I have heard Sir Iain say that he suspects this dangerously lop-sided functioning of the human brain became prominent around the time of the Industrial revolution. It seems to me that it was also around this time that our relationship to Death started to become distorted.
It is the Right hemisphere that allows us to engage with un-knowing; and so it is this side of the brain that allows us to enter into relationship with the Mystery stood sentinel on either side of our existence.
Did we inadvertently spend the last couple of centuries building a world where the sacred is less recognisable? Where birds, once held in considerable esteem, are now considered collateral damage of the monoliths of capitalism? Where Death is considered an ailment which could, with the right technology, be cured?
I like familiarity and certainty as much as anyone, but I’m curious as to the many possibilities that exist and which might never be known.

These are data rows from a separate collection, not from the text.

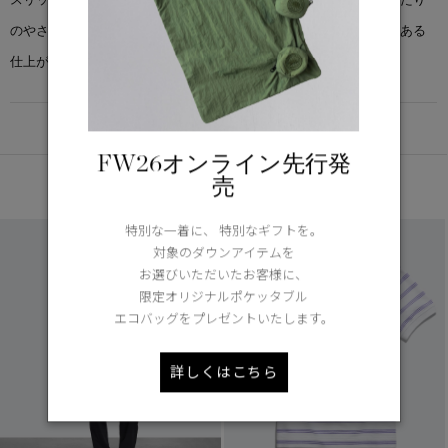
のやさしいコットンピケ素材を使用し、柔らかな着心地と表情感のある
仕上がりを実現しています。
DETAIL
FW26オンライン先行発
あなたへのおすすめ
売
特別な一着に、 特別なギフトを。
対象のダウンアイテムを
お選びいただいたお客様に、
限定オリジナルポケッタブル
エコバッグをプレゼントいたします。
詳しくはこちら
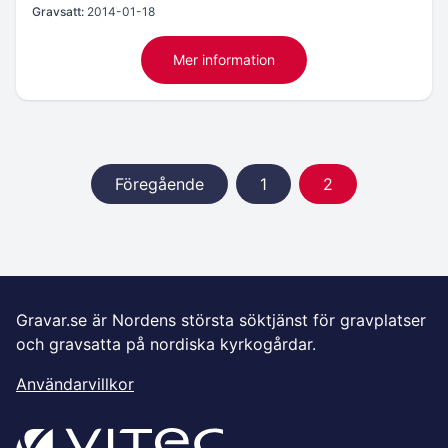
Gravsatt:
2014-01-18
Mer information
Föregående
1
2
Gravar.se är Nordens största söktjänst för gravplatser
och gravsatta på nordiska kyrkogårdar.
Användarvillkor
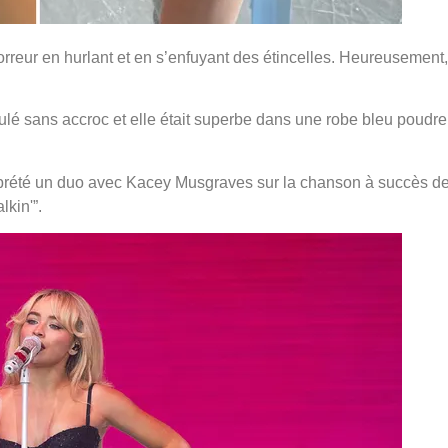
horreur en hurlant et en s’enfuyant des étincelles. Heureusement,
oulé sans accroc et elle était superbe dans une robe bleu poudre
erprété un duo avec Kacey Musgraves sur la chanson à succès d
kin'”.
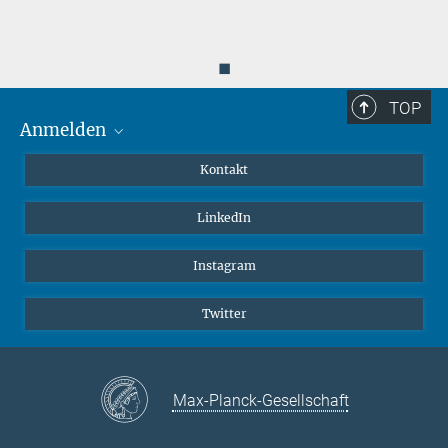
◼
TOP
Anmelden
MaxNet (Alumni)
Kontakt
Webmail
LinkedIn
Intranet
Instagram
Twitter
Max-Planck-Gesellschaft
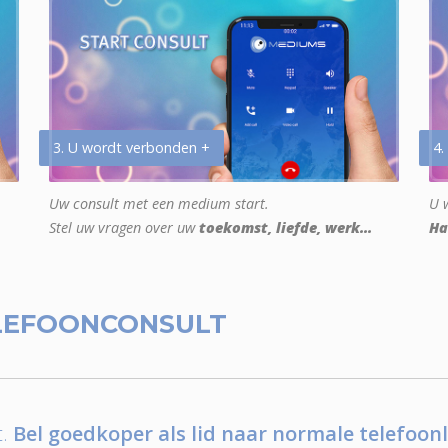
3. U wordt verbonden +
4.
Uw consult met een medium start.
U w
Stel uw vragen over uw
toekomst, liefde, werk...
Ha
LEFOONCONSULT
.
Bel goedkoper als lid naar normale telefoonl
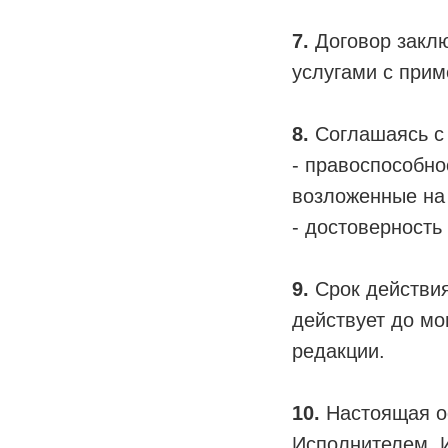
7.
Договор заклю
услугами с при
8.
Соглашаясь с 
- правоспособно
возложенные на 
- достоверность
9.
Срок действия
действует до м
редакции.
10.
Настоящая оф
Исполнителем. И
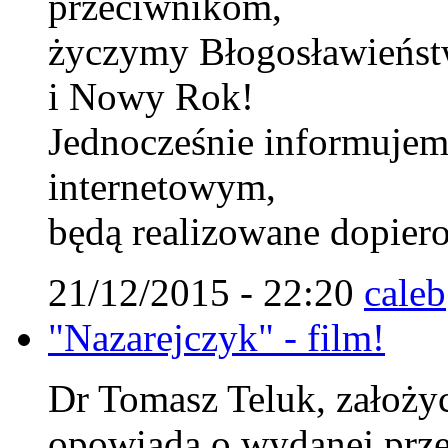
przeciwnikom,
życzymy Błogosławieńst
i Nowy Rok!
Jednocześnie informujem
internetowym,
będą realizowane dopiero
21/12/2015 - 22:20
caleb
"Nazarejczyk" - film!
Dr Tomasz Teluk, założyci
opowiada o wydanej prze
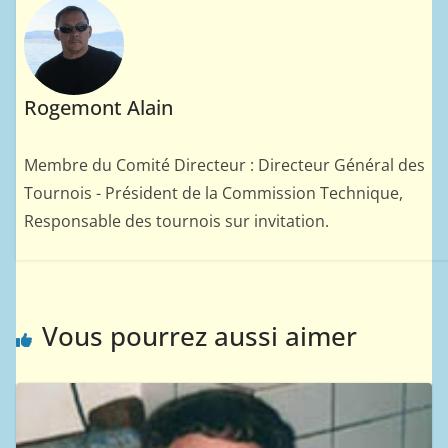
Rogemont Alain
Membre du Comité Directeur : Directeur Général des
Tournois - Président de la Commission Technique,
Responsable des tournois sur invitation.
Vous pourrez aussi aimer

I’m curious as to what happens to the subatomic particles, or to the dark matter, or to whatever it is that exists within the perceived empty space that sits between myself and another, when I say, or think, or feel, ‘I love you’.
I do not believe that the answer to that is ‘nothing’. I believe in the notion that love may actually be a field, in the same way that gravity is a field. A universal field, within which everything is held.

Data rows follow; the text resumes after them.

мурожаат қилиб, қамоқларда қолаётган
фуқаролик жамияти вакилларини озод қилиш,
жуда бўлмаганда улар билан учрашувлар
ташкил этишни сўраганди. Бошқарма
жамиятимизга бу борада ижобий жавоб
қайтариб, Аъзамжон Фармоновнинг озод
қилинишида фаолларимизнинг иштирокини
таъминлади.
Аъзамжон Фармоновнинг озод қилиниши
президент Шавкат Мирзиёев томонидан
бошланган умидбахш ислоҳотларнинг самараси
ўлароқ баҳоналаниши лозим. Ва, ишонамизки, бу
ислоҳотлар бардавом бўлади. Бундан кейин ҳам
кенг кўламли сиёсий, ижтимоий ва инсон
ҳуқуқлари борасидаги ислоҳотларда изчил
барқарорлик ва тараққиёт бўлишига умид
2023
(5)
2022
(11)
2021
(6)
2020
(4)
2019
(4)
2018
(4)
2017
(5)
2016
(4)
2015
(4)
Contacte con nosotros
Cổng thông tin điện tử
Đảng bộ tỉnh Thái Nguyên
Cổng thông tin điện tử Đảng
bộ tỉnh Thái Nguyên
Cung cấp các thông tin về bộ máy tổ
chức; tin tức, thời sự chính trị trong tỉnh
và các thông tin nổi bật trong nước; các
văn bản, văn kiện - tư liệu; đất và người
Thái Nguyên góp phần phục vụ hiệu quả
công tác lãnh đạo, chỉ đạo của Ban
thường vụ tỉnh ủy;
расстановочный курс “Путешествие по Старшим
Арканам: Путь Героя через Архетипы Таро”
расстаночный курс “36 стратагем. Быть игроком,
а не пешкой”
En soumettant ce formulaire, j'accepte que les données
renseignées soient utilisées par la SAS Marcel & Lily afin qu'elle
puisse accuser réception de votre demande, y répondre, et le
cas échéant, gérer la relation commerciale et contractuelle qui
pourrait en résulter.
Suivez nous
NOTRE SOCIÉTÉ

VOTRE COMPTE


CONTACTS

I believe, but I do not know. Like I said, it’s been a strange week…
♥️
Oh darling juvenile Robyn. Blessings for your journey. And bless you Chloe, what a beautiful final resting place you prepared for her.
I’m shocked but I guess not surprised by that window strike data. Sigh. I remember reading something a while back about the danger our cities/high rises posed to migratory birds.
I loved learning about the left and right hemispheric brain preferences, and about Sir Ian! I must investigate further, he sounds incredible. I loved the way you laid out western culture’s left brain favouring over the top and how we are SO lopsided and how this is playing out in our harms in ways that are deliberate and inadvertent . “Did we inadvertently spend the last couple of centuries building a world where the sacred is less recognisable?” landed with a lot of sorrow.
I am always left after reading your pieces with hope though Chloe, I am so grateful for that. I’m going to hold the notion of love as a field close. ♥️🪶✨
Wow, the divided brain is very relevant to me. When I was in college I investigated 352 different majors, and none of them seemed to fit. This was very frustrating as my roommate chose his major in about 3 weeks, a really hard major, and he stuck with it all his life.
It took me decades to understand that the problem in my case was that right brain dominated mind just couldn't make peace with picking any one particular thing, because I wanted to study it all, the whole. To this day I seem incapable of making a blog limited to a particular subject, even though it's very clear to me that's what I should be doing. How do you explain what your blog is about when you yourself don't know?
Having a right brain dominated mind is great for taking in the sweeping vistas of reality, and I wouldn't have it any other way, but the price tag is that it's rather more difficult to fit in to a culture built around specialization. Jack of all trades, master of none, is not exactly the most promising career path these days.
Regarding bird strikes: How we feel about these events would seem to depend completely on what we think death is. No living thing wants to die, but that doesn't automatically equal death being a tragedy. I don't know what it equals, other than that those who have near death experiences usually seem to be disappointed when they're told that they have to go back to rejoin we the living.